The First Minister has refused to confirm his position on the Rosebank oil field.
John Swinney was asked in Holyrood by Scottish Green co-leader Ross Greer if he would oppose the development, off Shetland, as his predecessors Humza Yousaf and Nicola Sturgeon had done.
During First Minister’s Questions, Mr Greer said: “Nicola Sturgeon agreed that it would be the greatest act of environmental vandalism of her lifetime. Humza Yousaf said that approving the field was the wrong decision, but John Swinney has so far avoided taking a position and has quietly ditched the Scottish Government’s energy strategy – the first draft of which opposed new oil and gas exploration.
“The science is clear: if we’re to have any hope of changing course and preventing total climate breakdown, there can be no new oil and gas fields.
Does the Scottish Government support or oppose the proposed Rosebank oil field?

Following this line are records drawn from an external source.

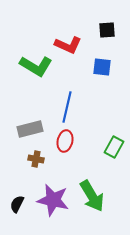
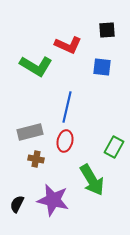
gray rectangle: moved 3 px down
green arrow: moved 16 px up
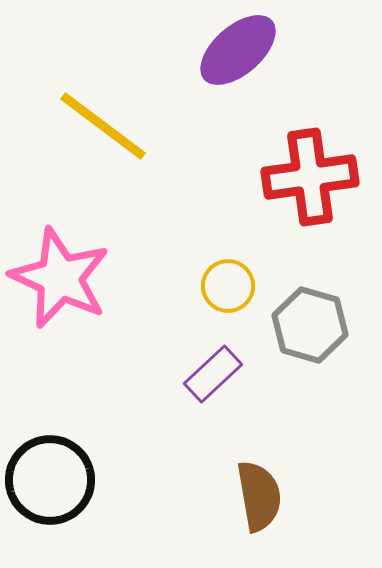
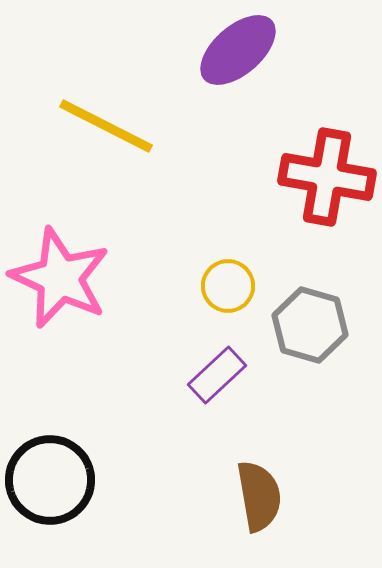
yellow line: moved 3 px right; rotated 10 degrees counterclockwise
red cross: moved 17 px right; rotated 18 degrees clockwise
purple rectangle: moved 4 px right, 1 px down
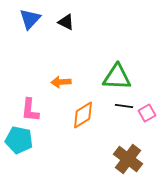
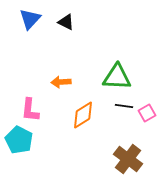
cyan pentagon: rotated 16 degrees clockwise
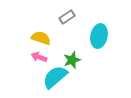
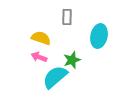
gray rectangle: rotated 56 degrees counterclockwise
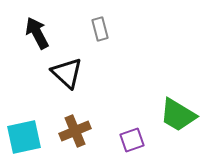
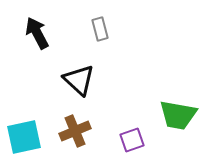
black triangle: moved 12 px right, 7 px down
green trapezoid: rotated 21 degrees counterclockwise
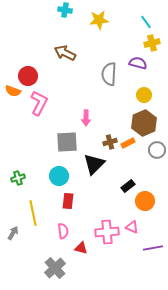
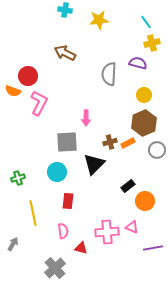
cyan circle: moved 2 px left, 4 px up
gray arrow: moved 11 px down
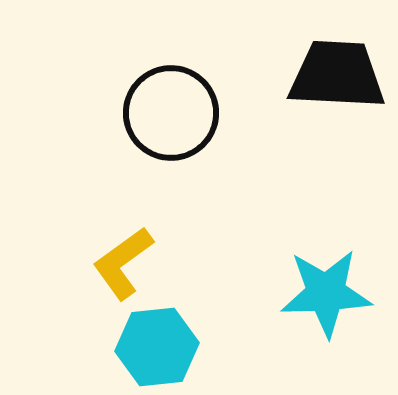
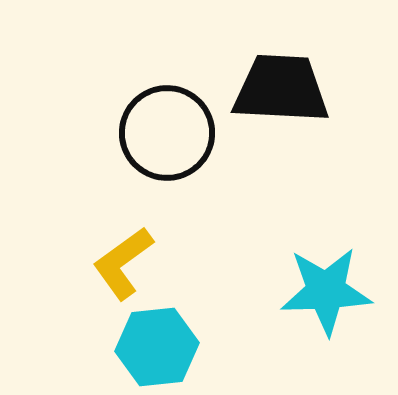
black trapezoid: moved 56 px left, 14 px down
black circle: moved 4 px left, 20 px down
cyan star: moved 2 px up
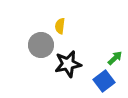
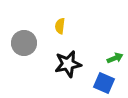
gray circle: moved 17 px left, 2 px up
green arrow: rotated 21 degrees clockwise
blue square: moved 2 px down; rotated 30 degrees counterclockwise
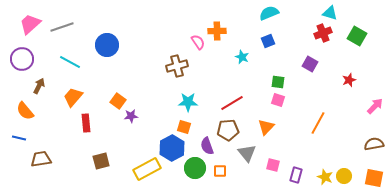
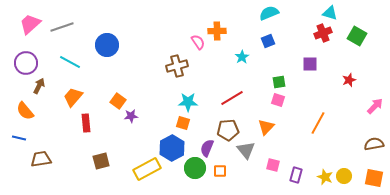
cyan star at (242, 57): rotated 16 degrees clockwise
purple circle at (22, 59): moved 4 px right, 4 px down
purple square at (310, 64): rotated 28 degrees counterclockwise
green square at (278, 82): moved 1 px right; rotated 16 degrees counterclockwise
red line at (232, 103): moved 5 px up
orange square at (184, 127): moved 1 px left, 4 px up
purple semicircle at (207, 146): moved 2 px down; rotated 42 degrees clockwise
gray triangle at (247, 153): moved 1 px left, 3 px up
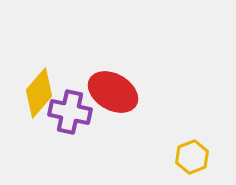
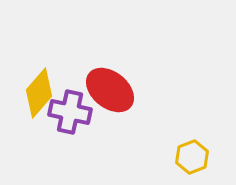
red ellipse: moved 3 px left, 2 px up; rotated 9 degrees clockwise
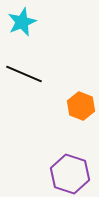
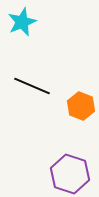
black line: moved 8 px right, 12 px down
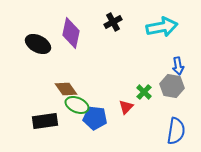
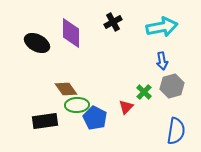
purple diamond: rotated 12 degrees counterclockwise
black ellipse: moved 1 px left, 1 px up
blue arrow: moved 16 px left, 5 px up
gray hexagon: rotated 25 degrees counterclockwise
green ellipse: rotated 25 degrees counterclockwise
blue pentagon: rotated 20 degrees clockwise
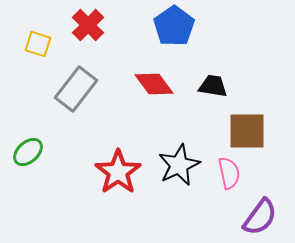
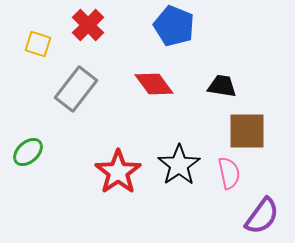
blue pentagon: rotated 15 degrees counterclockwise
black trapezoid: moved 9 px right
black star: rotated 9 degrees counterclockwise
purple semicircle: moved 2 px right, 1 px up
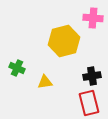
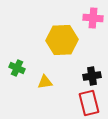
yellow hexagon: moved 2 px left, 1 px up; rotated 12 degrees clockwise
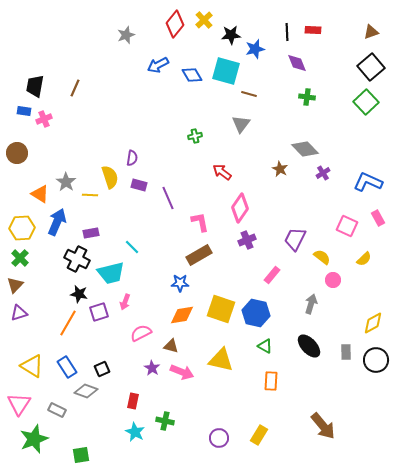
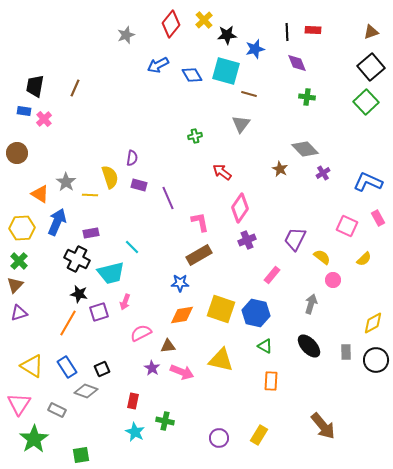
red diamond at (175, 24): moved 4 px left
black star at (231, 35): moved 4 px left
pink cross at (44, 119): rotated 21 degrees counterclockwise
green cross at (20, 258): moved 1 px left, 3 px down
brown triangle at (171, 346): moved 3 px left; rotated 21 degrees counterclockwise
green star at (34, 439): rotated 12 degrees counterclockwise
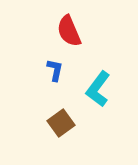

Nicola Sturgeon & Humza Yousaf accepted the climate science and opposed it, but I just asked John Swinney twice what his position was and got no clear answer. A sad retreat on climate commitments.
— Ross Greer (@Ross_Greer) November 6, 2025
“Does the First Minister agree with Nicola Sturgeon that it would be the greatest act of environmental vandalism in our lifetime? Will he oppose the Rosebank oilfield?”
Mr Swinney responded that while any developments of oil and gas have to be “compatible with our journey to net zero”, there will be a requirement to continue to use fossil fuels during the transition away from them.
He said: “The approach that the Scottish Government has taken consistently through the work of my term, the term of Humza Yousaf and also Nicola Sturgeon, was to insist upon the importance of a climate compatibility assessment about any development that comes forward.
“That is the point of consistency; that any developments of oil and gas licensing have to be compatible with our journey to net zero. The importance of that point is the fact, and I think this is very widely accepted, and I think members of the Green Party accept this, there will be for some time a requirement to utilise fossil fuels as we transition from our current situation to net zero.
“The question that has to be addressed given the requirements of society in that respect is, can any of that activity be compatible with our journey to net zero and that’s the policy position of the Scottish Government.”
Rosebank lies about 80 miles north-west of Shetland and is owned by Norwegian oil giant Equinor and British firm Ithaca energy.
It is one of the largest undeveloped discoveries of fossil fuels in UK waters and is said to contain up to 300 million barrels of oil and some gas.
Development of the field was originally approved in 2023 but in January a court ruled a more detailed assessment of the field’s environmental impact was required.
Equinor has now resubmitted its application to develop Rosebank after saying nearly 250 million tonnes of planet warming gas would be released from using oil products from the field.
The field’s developer has said its emissions are “not significant” considering the UK’s international climate commitments.